Sleeping Beauty: The Issue of Tying Up Your Hair When He Sleeps Over
For most women of color, tying up our hair before bed is a necessary task. From reducing breakage to maintaining our ‘do, wearing a scarf at night has a myriad of benefits for black hair. But when your man is sleeping over, all that smart logic can go out the window.
The scarf brings the attractive factor down a few notches, according to some women. “I feel like Aunt Jemima,” a woman who spoke on condition of anonymity revealed. “A scarf just doesn’t look sexy,” she added.
Admittedly after a romantic night with a new boo when I’m feeling especially alluring, the last thing I want to do is grab a brush, wrap my hair and put on my leopard print scarf.

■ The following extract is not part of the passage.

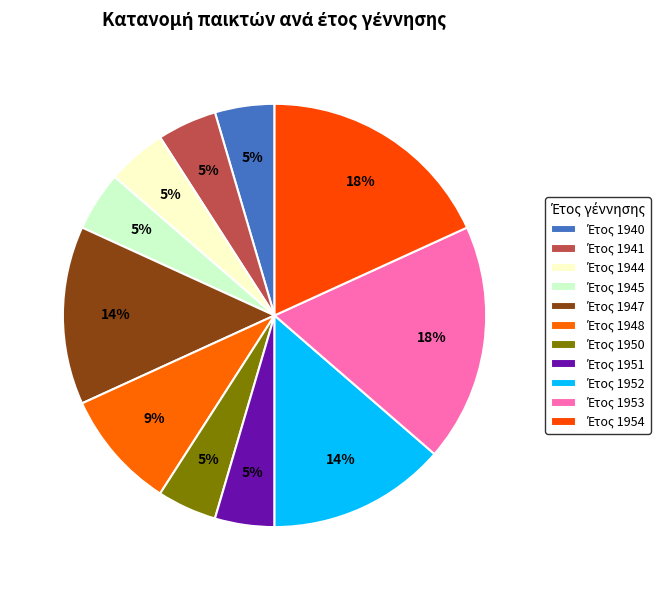

Which slice is the largest?

1953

Even if it means I have to sacrifice my new hairstyle in the process.
But what’s behind our aversion to wearing a scarf around a new guy? While some think it’s simply unattractive, others want to appear “perfect” and don’t want their man to see me them in their maintenance state. But I wonder, is it because these women are embarrassed that they have to wear a scarf in the first place?

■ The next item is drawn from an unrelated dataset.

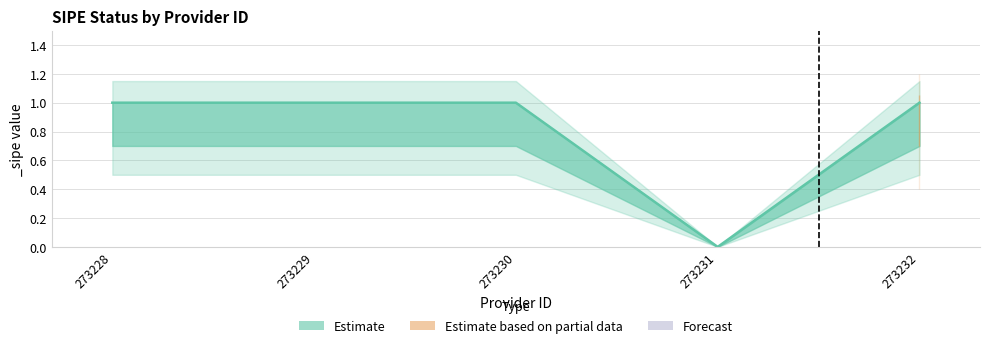

Is it true that the value at 273228 is 2?

False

A good friend of mine, who has straight hair on account of her mixed ethnicity, counts the fact that “she doesn’t have to wear a scarf,” as a source of pride. Her hair apparently isn’t damaged by cotton pillowcases and has the same look the next morning no matter how she sleeps. Scarves, she explained, are generally regarded as a need for “black hair.” And tying up your hair is evidence that you don’t fit the European standard of beauty so many of our men and women still readily embrace.